DOI: 10.1177/21582440261458495 ISSN: 2158-2440

Threshold, Care Climate, and Place: Unmet ADL Support and Late-Life Depressive Symptoms

Yan Xu, Yujie Zhang

Drawing on two waves of the Chinese Longitudinal Healthy Longevity Survey, this study advances a Threshold–Care Climate–Place lens on late-life depression by asking whether any shortfall in assistance with daily activities relates to depressive symptoms, and how that link depends on the relational tone of family care and the contexts in which older adults live. To balance breadth with depth, depression is measured both as a cross-wave harmonized indicator and, within a single wave, as a continuous severity scale that preserves symptom gradation. Unmet support is defined in complementary ways as strict unmet, meaning help is not provided at all, and any unmet, meaning there is any shortfall; care climate is recoded as supportive or negative to capture the affective tenor of everyday care. A portfolio of estimators combines pooled models with year effects and clustered errors, doubly robust average-effect estimation, a four-cell configuration of unmet by care climate, and region-stratified and multilevel checks.
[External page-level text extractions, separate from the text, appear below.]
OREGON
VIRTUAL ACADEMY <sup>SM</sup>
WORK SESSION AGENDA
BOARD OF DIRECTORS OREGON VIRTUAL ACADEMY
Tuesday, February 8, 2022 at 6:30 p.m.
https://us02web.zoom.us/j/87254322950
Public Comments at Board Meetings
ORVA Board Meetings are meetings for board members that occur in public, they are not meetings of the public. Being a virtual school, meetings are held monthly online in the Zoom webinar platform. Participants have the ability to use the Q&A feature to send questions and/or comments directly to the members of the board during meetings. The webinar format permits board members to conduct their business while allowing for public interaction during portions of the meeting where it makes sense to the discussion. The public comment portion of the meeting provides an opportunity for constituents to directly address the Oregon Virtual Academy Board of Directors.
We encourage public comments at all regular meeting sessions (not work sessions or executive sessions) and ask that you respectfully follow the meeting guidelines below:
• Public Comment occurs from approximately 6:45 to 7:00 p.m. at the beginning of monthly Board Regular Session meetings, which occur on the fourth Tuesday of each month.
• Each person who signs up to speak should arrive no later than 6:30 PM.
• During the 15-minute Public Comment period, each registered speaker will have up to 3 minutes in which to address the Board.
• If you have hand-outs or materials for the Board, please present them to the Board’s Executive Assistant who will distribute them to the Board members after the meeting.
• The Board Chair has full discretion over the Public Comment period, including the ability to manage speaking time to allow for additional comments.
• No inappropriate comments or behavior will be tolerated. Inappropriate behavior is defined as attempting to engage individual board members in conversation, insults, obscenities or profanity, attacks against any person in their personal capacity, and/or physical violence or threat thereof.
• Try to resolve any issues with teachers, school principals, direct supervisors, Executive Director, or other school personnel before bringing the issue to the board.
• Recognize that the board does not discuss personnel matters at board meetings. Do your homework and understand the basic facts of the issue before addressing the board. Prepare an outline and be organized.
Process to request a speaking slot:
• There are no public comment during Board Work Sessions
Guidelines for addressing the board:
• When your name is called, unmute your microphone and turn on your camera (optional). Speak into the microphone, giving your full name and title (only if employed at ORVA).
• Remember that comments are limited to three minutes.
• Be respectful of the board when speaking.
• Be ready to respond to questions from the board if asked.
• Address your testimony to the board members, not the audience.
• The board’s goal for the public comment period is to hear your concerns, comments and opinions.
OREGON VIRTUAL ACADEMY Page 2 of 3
Three patterns emerge: evidence is threshold-sensitive, with any shortfall linked to higher depressive risk when information is preserved or imbalance reduced; care climate amplifies the link, with strict unmet under a negative tone riskiest and supportive care attenuating risk; and place shapes baselines rather than slopes, with urban settings elevating background risk and eastern regions lowering it. The findings suggest that measurement and selection can mask meaningful associations and support practice that treats any shortfall as a screening trigger, pairs assistance with attitude-focused micro-interventions, and reads outcomes against local baselines.